What the task requires: Recast the stretch of the records from the line containing "In degrees, what" through the end of the records as a numbered list, one item per line, leaving out blank lines.
*** Information shown
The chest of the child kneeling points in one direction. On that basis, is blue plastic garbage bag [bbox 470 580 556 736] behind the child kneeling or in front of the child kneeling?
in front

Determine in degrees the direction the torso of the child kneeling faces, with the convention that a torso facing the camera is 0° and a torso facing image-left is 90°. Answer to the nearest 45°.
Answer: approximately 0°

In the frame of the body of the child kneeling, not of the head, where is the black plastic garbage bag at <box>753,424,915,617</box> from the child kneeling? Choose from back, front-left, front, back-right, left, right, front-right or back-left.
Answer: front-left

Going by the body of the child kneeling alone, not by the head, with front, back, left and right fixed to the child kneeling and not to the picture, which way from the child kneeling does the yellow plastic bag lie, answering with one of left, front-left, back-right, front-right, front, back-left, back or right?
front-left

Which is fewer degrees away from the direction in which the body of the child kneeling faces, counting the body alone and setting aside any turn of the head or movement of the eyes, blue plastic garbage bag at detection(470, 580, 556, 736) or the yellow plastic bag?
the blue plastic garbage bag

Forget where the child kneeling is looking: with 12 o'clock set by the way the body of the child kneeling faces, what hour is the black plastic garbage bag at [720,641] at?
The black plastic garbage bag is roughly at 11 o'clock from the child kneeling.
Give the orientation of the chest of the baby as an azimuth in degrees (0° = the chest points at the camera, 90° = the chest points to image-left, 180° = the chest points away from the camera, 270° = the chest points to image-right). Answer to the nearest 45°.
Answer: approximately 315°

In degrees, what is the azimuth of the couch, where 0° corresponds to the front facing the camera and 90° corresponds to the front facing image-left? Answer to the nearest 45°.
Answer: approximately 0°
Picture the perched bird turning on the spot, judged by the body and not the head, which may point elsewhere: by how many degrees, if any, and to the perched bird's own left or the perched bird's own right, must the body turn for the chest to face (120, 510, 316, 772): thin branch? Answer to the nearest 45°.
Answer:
******
Answer below:
1. In degrees, what is the azimuth of the couch, where 0° corresponds to the front facing the camera and 90° corresponds to the front facing image-left? Answer to the nearest 45°.
2. Answer: approximately 0°
3. Picture the perched bird turning on the spot, judged by the body and not the head, which may point elsewhere: by how many degrees, if any, and to the perched bird's own left or the perched bird's own right, must the body turn for the chest to face (120, 510, 316, 772): thin branch? Answer to the nearest 45°.
4. Answer:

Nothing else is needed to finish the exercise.